Industrial robots can be a real asset for smaller businesses, especially those adding flexible, user-friendly and cost-effective solutions to their portfolios.
But, for SMEs seeking to branch out into robotics for the first time, choosing the best robot for their needs is no simple task. Manufacturers need to ask themselves the right questions if they want to optimize their return on investment (ROI). After all, robots are still an expensive investment — particularly for businesses that don’t have the deep pockets of manufacturing giants.
The first mistake that manufacturers can make is digitalizing without a specific strategy in mind. Instead, assessing a plant’s real needs is a crucial first step before investing in any machine — especially a robot.
If a task does not require thinking on the spot, creativity or human dexterity, then it can probably be automated. Questions to assess a plant’s needs might include: what kind of challenges is your company experiencing, and can they can be tackled by industrial robotics? Are you struggling to fill positions for repetitive manual tasks? Are dangerous operations affecting workers’ safety? And, do you wish to add night and weekend shifts without increasing labor costs?
All of these issues can be successfully tackled with robotics.
For example, last year, the US apparel chain Gap Inc sped-up its rollout of warehouse robots. Not only do these machines play a crucial role in assembling online orders, they also limit human contact during the coronavirus pandemic.
Gap needed to triple the number of item-picking robots it uses to 106 by the fall while adhering to the safety measures relating to COVID-19. Now, robots are used to handle its web orders — but this doesn’t mean workers are replaced. In fact, in Gap’s case, it aims for the technology to complement workers rather than replacing them.
As a result, Gap has seen a rising number of orders. It’s on the lookout for new human hires at its warehouses, as well as new machines.
SMEs usually deal with smaller production runs. Thanks to the latest innovations in collaborative robotics, manufacturers need no longer boast huge production volumes to justify investing in robotics.
According to the robot supplier RobotWorx, an industrial robot typically costs between $50,000 to $80,000. Yet, smaller and more flexible alternatives are now available at a fraction of that price and are also ideal for low-volume production.
For example, Automata, a U.S. automation provider, recently launched a robot called Eva that is priced at just $8,000 and is programmable in under 30 minutes. Designed for SME manufacturers, Eva can automate a variety of repetitive tasks such as pick and place, machine tending, sorting and dispensing.

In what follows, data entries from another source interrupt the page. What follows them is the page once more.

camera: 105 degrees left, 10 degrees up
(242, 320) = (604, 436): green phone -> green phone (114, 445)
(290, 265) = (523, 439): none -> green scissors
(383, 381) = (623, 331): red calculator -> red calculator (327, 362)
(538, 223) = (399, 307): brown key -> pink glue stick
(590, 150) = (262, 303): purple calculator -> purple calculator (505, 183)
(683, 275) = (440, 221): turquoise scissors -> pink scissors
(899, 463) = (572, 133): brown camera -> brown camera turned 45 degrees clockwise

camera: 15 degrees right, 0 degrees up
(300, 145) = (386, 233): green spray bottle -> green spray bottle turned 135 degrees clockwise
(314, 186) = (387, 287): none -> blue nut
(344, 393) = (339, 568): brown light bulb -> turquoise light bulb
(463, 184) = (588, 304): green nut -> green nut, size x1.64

Another low-cost option for pick and place applications is Delta Robot, developed by Igus, a worldwide motion plastics provider. The cost of a Delta Robot ranges from $10,000 to $15,000 including integration costs, while its typical ROI period is estimated at just six months.

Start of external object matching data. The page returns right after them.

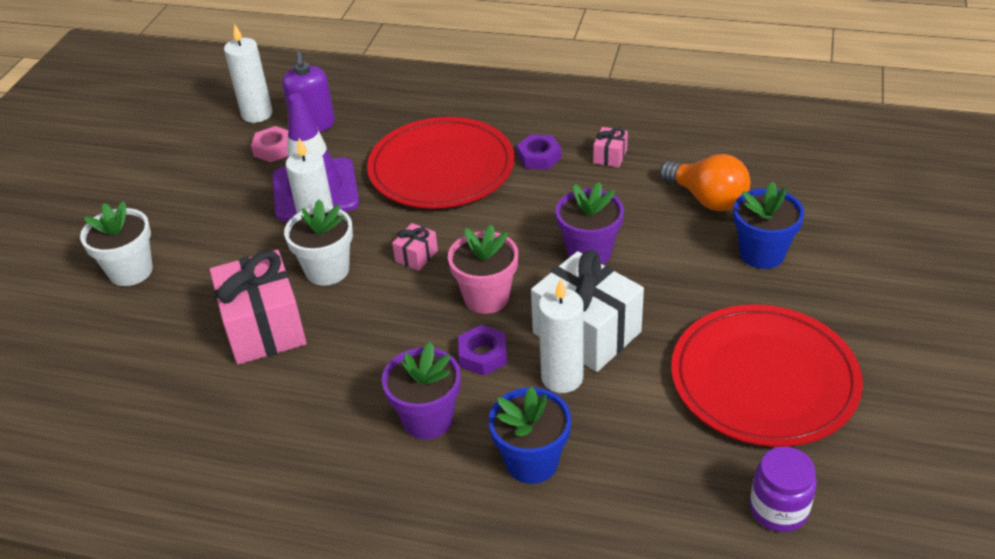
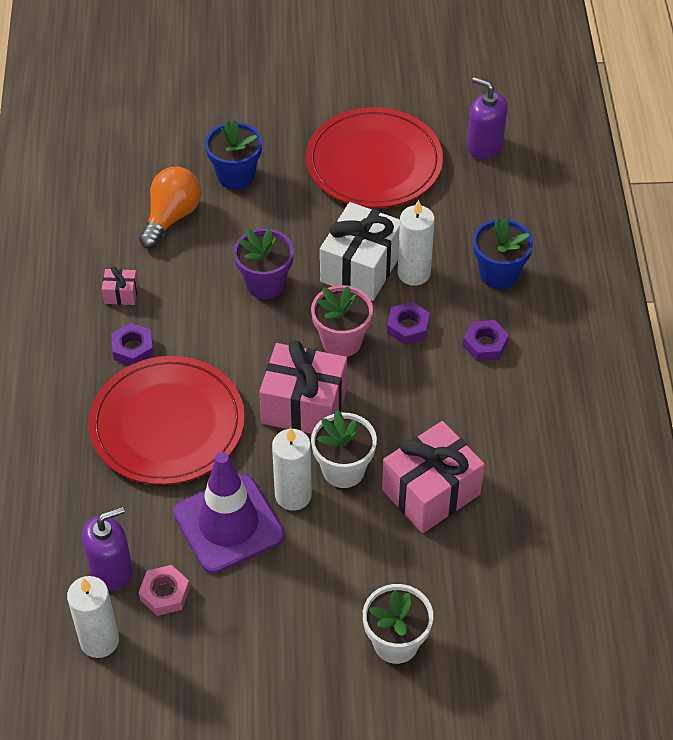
camera: 110 degrees left, 10 degrees up
(416, 256) = (304, 406): pink gift -> pink gift, size x2.24
(427, 419) = (485, 344): purple flower pot -> purple nut
(778, 509) = (484, 146): purple jar -> purple soap dispenser

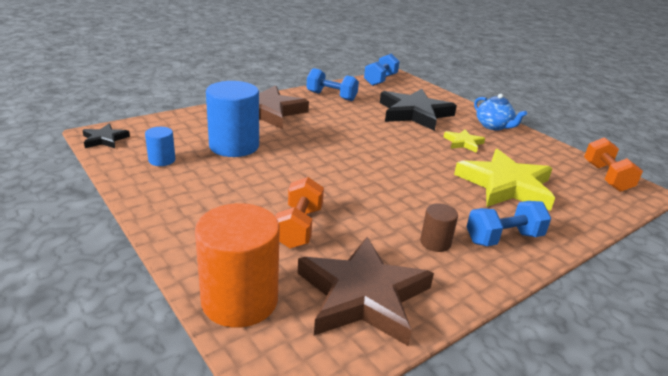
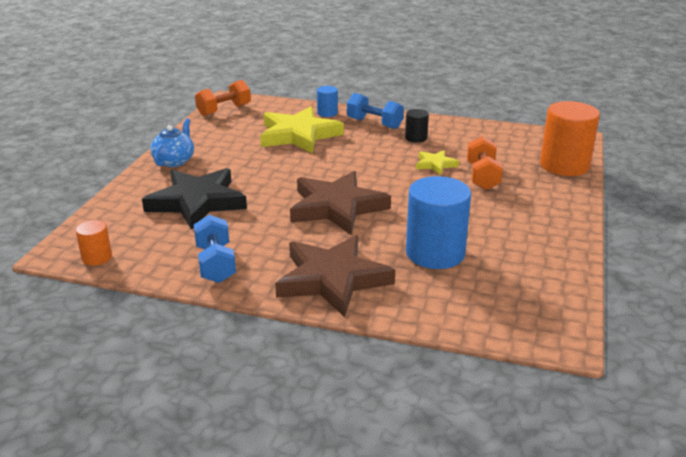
camera: 125 degrees left, 0 degrees up
(104, 139) = (559, 328): black star -> none
(162, 160) = (522, 270): blue cylinder -> blue cylinder (327, 113)
(298, 227) = (482, 176): orange dumbbell -> orange dumbbell turned 60 degrees counterclockwise
(363, 295) = (497, 141): brown star -> brown star (337, 207)
(380, 80) = (97, 257): blue dumbbell -> orange cylinder
(435, 242) = (416, 138): brown cylinder -> black cylinder
(463, 143) = (240, 164): yellow star -> yellow star (435, 164)

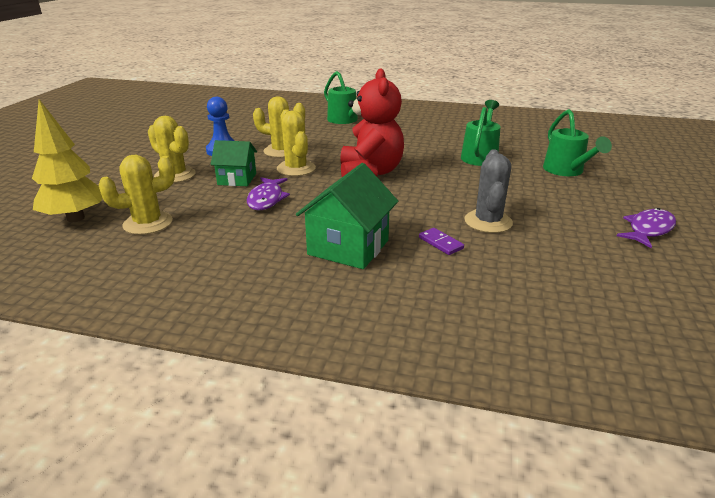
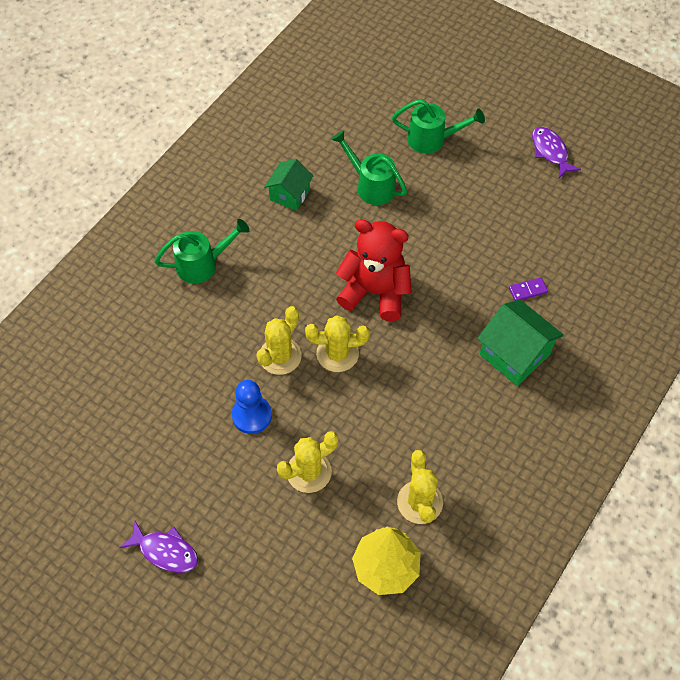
camera: 70 degrees left, 30 degrees up
(237, 179) = (344, 413): green house -> green house (289, 195)
(266, 199) = (403, 395): purple fish -> purple fish (165, 551)
(488, 222) = (505, 244): grey cactus -> none

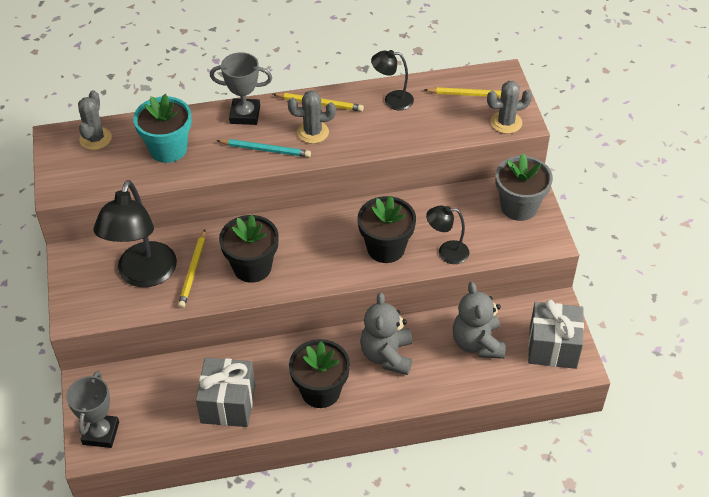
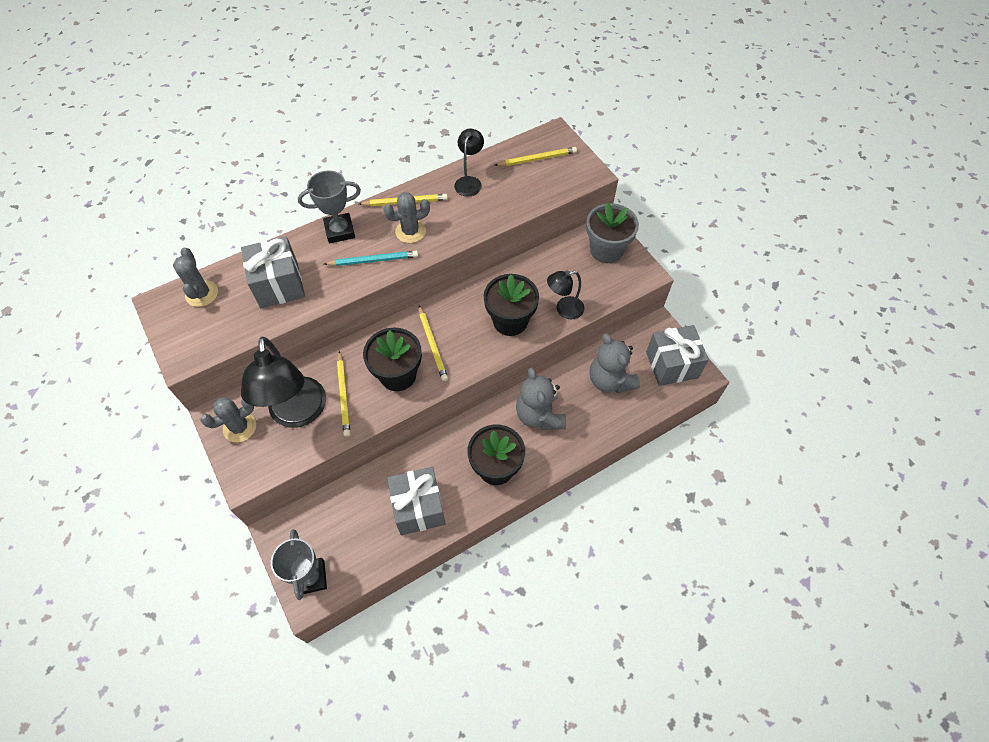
camera: 20 degrees left, 10 degrees up
(168, 149) = (279, 285): turquoise flower pot -> grey gift
(298, 249) = (432, 344): none -> yellow pencil
(392, 100) = (469, 182): black lamp -> black lamp turned 120 degrees clockwise
(506, 122) = (577, 177): grey cactus -> grey cactus (239, 427)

These smaller, flexible robotic arms are accessible to most businesses with smaller-to-medium budgets. What’s more, they add substantial value by freeing up human workers from tedious, repetitive tasks, allowing them to instead focus on jobs that require decision-making and problem-solving.
Many SMEs are put-off investing in robots because they think it will be necessary to employ a technical specialist to programme the machine, or fix technical issues. This idea is increasingly a thing of the past, as robot manufacturers release more user-friendly machines to market that don’t require specific technical expertise
Eva, for instance, is already the star of several YouTube unboxing videos where users explain how they assembled the robot and trained it to perform several tasks, in as little as 20 minutes. Other robots, like Delta, come pre-assembled and are ready to be programmed within a few easy steps.
In addition, all robot manufacturers and integrators offer training to their customers. This includes the Universal Robots Academy, a free platform that teaches core programming skills. With its online modules, Universal Robots Academy offers core programming training to cobot users, regardless of their robotic experience.
That said, expertise is necessary when replacing robotic parts. This is where establishing a good relationship with a reliable automation supplier, such as EU Automation, is essential. EU Automation can also ensure manufacturers can get delivery of the parts they need in as little as 24 hours — even during the pandemic.
SMEs needn’t feel they need to match the big players. Instead, robotics is becoming just like any other affordable service. As well as getting over the outmoded misconception they too expensive, SEMs can also turn to an automated workforce to futureproof their operations and, increasingly, prove you don’t need to be a manufacturing giant to invest in robots.